=== Try it ===
Search the data below for the string "point". Extract every line that contains it.

=== Records for the task ===
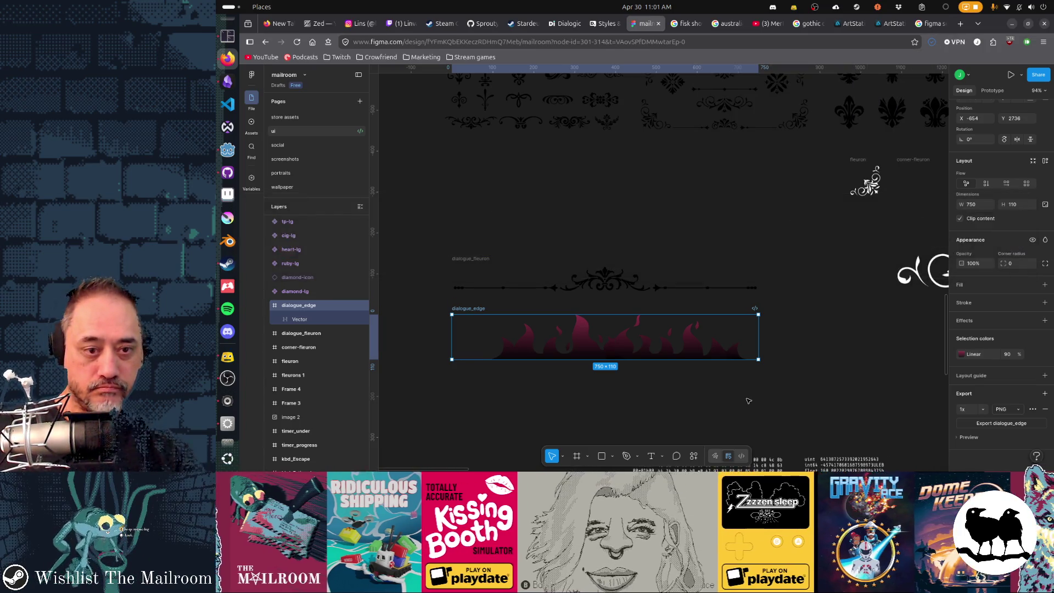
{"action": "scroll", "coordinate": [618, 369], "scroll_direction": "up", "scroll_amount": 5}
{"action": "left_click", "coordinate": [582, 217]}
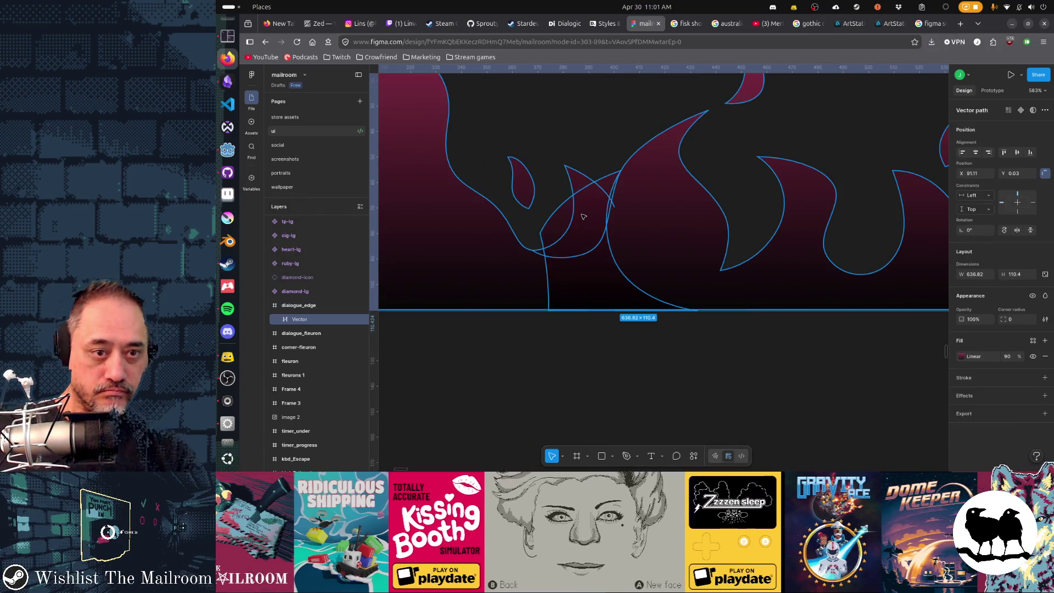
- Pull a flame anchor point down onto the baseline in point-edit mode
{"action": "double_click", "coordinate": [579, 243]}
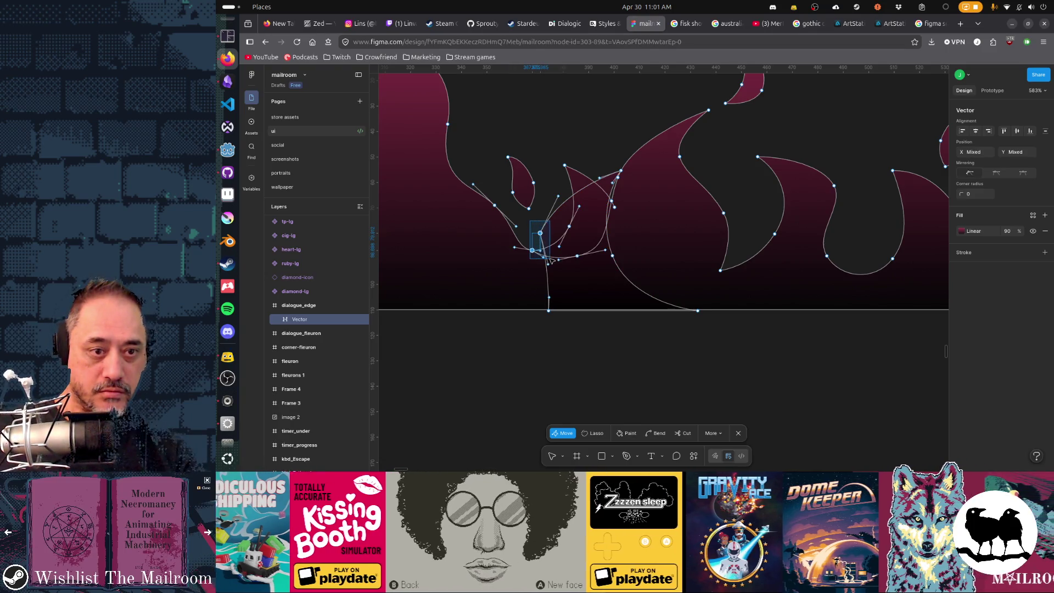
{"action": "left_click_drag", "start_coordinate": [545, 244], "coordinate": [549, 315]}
...
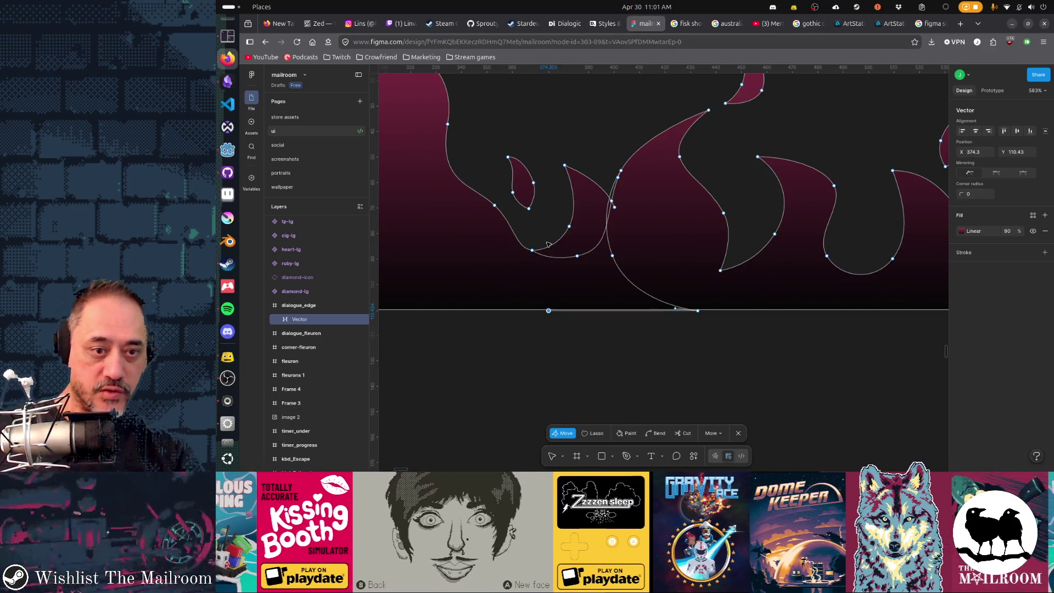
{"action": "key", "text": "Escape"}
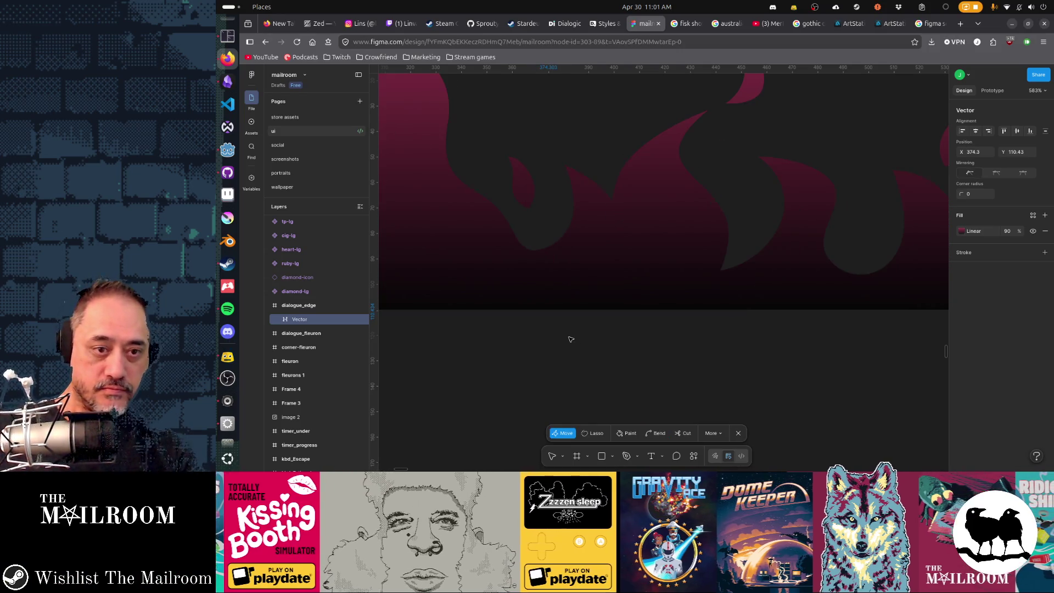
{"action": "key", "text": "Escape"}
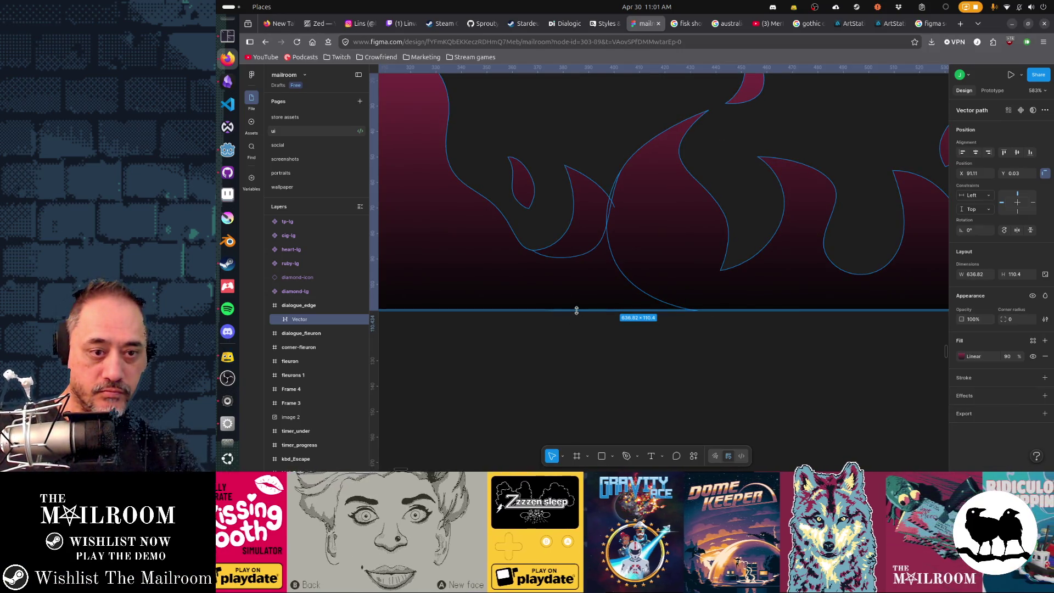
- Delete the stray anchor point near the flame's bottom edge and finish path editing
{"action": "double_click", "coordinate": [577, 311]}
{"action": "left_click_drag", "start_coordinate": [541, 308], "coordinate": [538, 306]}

=== Reply to the task ===
- Pull a flame anchor point down onto the baseline in point-edit mode
- Delete the stray anchor point near the flame's bottom edge and finish path editing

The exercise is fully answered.